WORK TO BE COMPLETED – Every line of the records below from the line with "7: (207, 282, 2.95)" up to and including the line with "25: (197, 126, 1.91)" must be reproduced exactly, and no line outside that range.

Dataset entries
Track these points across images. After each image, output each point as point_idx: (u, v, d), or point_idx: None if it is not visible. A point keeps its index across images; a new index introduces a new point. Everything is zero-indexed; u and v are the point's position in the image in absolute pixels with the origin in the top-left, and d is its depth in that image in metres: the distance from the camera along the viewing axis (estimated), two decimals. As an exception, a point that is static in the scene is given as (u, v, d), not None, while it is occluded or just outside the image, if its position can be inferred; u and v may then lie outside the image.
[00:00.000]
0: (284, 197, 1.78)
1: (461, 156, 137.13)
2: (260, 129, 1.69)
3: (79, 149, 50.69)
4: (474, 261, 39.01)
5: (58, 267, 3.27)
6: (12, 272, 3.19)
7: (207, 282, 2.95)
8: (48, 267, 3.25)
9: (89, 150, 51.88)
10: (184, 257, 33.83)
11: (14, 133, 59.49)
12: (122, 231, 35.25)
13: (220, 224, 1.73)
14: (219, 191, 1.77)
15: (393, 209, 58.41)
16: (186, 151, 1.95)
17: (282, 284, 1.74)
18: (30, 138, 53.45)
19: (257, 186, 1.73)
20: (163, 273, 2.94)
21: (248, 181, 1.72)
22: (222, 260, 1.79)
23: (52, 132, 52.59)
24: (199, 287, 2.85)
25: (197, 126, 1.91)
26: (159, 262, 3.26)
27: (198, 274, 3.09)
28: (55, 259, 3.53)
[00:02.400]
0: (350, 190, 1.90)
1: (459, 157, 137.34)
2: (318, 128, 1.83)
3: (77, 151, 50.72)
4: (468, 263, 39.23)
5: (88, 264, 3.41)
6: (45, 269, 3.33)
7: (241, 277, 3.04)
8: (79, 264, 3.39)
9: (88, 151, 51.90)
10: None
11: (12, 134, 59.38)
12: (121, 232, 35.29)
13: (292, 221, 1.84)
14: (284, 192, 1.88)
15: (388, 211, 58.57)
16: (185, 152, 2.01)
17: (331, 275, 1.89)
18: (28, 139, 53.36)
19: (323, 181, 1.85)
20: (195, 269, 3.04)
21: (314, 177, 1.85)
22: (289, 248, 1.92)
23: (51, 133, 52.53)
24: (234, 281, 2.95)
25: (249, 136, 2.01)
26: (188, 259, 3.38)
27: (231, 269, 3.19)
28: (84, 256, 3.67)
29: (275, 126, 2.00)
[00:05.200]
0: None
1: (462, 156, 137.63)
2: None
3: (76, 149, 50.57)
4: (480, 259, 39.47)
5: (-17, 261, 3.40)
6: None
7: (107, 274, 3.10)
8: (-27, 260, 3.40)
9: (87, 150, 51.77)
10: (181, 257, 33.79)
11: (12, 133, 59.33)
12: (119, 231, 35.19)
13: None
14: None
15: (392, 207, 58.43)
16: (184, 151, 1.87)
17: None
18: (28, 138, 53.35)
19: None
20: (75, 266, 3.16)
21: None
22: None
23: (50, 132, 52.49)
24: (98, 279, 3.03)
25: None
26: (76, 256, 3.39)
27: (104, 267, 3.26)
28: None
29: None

--

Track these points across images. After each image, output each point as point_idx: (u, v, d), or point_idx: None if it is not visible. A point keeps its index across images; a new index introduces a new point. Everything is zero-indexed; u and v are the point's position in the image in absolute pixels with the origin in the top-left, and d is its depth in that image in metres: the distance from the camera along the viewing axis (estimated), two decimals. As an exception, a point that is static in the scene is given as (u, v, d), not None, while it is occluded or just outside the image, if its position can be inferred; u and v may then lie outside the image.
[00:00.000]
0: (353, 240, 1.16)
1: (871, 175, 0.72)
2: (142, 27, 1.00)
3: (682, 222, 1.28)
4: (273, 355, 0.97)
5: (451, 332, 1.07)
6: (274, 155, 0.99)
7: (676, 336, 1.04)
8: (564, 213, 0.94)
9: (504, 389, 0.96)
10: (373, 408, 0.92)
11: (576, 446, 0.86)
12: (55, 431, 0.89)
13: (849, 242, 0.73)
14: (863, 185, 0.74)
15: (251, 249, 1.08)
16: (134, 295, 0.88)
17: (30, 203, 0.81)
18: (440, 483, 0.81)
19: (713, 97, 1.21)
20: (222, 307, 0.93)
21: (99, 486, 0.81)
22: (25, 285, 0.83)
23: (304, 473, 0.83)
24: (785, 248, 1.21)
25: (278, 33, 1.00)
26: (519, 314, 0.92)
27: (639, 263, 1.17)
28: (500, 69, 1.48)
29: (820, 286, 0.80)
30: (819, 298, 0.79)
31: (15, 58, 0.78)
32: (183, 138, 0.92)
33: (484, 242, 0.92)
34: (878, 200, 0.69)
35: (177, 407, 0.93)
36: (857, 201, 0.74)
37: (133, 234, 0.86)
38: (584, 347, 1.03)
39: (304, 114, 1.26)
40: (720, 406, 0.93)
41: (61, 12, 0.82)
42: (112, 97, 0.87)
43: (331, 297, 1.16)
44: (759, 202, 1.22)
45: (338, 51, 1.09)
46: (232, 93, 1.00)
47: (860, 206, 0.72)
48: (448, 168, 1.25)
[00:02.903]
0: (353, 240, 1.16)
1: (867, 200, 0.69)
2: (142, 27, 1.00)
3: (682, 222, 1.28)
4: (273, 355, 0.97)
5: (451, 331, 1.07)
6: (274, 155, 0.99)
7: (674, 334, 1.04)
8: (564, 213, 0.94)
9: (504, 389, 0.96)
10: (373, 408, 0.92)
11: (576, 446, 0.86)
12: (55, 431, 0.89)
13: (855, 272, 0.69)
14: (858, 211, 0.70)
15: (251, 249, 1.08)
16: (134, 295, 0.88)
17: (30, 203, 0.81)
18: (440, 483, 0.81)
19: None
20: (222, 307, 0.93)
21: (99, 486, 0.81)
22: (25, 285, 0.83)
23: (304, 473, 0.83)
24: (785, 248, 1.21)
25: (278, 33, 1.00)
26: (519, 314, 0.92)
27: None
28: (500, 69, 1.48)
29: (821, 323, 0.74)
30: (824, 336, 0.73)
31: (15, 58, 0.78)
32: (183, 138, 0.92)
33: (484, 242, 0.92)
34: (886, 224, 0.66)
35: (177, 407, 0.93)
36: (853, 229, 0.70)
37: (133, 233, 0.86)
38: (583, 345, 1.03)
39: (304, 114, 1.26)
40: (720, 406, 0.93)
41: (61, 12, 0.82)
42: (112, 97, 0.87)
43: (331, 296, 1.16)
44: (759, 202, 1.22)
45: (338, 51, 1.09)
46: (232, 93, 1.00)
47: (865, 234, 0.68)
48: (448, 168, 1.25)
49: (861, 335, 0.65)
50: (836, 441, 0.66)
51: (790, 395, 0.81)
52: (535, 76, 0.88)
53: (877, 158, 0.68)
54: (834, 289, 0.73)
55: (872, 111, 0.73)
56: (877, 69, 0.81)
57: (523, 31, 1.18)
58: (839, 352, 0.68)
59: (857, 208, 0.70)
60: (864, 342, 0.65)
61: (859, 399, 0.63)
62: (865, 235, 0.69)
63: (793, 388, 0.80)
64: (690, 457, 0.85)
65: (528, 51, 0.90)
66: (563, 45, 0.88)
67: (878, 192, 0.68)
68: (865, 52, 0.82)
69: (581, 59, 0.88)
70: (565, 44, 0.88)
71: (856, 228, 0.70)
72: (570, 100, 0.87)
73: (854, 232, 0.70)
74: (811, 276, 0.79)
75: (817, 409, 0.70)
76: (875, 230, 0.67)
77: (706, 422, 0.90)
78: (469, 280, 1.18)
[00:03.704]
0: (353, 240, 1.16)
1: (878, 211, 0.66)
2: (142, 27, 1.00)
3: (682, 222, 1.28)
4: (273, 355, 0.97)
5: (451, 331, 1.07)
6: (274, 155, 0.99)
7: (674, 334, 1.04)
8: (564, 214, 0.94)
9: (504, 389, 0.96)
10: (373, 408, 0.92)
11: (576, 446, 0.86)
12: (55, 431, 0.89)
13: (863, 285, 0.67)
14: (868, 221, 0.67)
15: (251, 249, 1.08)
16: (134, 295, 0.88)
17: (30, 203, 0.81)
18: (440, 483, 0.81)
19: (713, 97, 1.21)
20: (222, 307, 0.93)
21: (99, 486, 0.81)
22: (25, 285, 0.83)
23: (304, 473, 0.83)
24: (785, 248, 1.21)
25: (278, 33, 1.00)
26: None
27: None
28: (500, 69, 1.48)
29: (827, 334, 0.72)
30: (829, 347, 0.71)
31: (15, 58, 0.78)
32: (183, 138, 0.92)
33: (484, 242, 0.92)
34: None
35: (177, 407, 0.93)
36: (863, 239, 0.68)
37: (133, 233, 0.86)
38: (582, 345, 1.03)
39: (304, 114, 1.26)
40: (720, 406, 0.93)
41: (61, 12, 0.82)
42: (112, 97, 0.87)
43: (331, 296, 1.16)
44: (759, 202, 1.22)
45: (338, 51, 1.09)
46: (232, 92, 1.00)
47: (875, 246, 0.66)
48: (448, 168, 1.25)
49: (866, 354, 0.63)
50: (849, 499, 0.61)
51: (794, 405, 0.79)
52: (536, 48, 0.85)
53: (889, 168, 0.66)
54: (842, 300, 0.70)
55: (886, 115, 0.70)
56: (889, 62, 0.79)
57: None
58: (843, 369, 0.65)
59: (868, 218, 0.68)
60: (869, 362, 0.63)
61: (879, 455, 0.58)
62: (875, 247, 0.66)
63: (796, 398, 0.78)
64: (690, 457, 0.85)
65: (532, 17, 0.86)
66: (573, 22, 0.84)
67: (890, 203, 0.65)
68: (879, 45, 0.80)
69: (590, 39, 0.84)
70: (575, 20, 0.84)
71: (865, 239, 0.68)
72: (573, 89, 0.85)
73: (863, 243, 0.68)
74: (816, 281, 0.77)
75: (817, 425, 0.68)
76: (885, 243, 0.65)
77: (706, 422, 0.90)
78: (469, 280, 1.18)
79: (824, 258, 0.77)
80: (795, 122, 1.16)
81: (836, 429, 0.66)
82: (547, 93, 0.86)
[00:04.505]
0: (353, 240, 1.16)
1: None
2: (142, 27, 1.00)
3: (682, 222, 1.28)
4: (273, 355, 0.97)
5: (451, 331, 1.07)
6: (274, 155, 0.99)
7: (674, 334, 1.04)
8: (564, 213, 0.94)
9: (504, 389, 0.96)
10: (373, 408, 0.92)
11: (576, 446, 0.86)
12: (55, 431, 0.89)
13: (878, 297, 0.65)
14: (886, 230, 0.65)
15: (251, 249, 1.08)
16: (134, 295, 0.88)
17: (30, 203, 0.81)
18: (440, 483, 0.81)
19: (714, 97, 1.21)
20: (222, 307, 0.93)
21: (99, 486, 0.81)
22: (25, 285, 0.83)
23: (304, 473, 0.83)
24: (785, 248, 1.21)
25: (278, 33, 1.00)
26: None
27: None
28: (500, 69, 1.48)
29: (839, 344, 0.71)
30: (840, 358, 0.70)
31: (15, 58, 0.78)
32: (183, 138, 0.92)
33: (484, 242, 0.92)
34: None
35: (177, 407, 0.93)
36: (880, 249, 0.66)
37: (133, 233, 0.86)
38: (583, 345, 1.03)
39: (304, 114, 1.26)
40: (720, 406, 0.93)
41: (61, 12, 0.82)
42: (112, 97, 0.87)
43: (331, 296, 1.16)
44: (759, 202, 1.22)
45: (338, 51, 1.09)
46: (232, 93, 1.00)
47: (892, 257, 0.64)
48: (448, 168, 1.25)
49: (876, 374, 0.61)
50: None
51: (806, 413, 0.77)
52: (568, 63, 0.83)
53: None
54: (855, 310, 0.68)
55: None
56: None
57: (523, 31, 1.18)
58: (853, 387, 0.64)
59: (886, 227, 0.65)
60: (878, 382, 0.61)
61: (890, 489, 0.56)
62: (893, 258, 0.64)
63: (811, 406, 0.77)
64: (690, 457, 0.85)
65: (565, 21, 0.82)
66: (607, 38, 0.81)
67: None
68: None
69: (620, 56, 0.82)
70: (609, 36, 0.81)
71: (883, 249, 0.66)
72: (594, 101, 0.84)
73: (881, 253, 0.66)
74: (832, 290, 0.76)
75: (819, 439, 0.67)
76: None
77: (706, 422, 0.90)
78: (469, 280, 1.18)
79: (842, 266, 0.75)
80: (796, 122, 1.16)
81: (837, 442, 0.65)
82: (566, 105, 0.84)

SOLUTION –
7: (207, 282, 2.95)
8: (48, 267, 3.25)
9: (89, 150, 51.88)
10: (184, 257, 33.83)
11: (14, 133, 59.49)
12: (122, 231, 35.25)
13: (220, 224, 1.73)
14: (219, 191, 1.77)
15: (393, 209, 58.41)
16: (186, 151, 1.95)
17: (282, 284, 1.74)
18: (30, 138, 53.45)
19: (257, 186, 1.73)
20: (163, 273, 2.94)
21: (248, 181, 1.72)
22: (222, 260, 1.79)
23: (52, 132, 52.59)
24: (199, 287, 2.85)
25: (197, 126, 1.91)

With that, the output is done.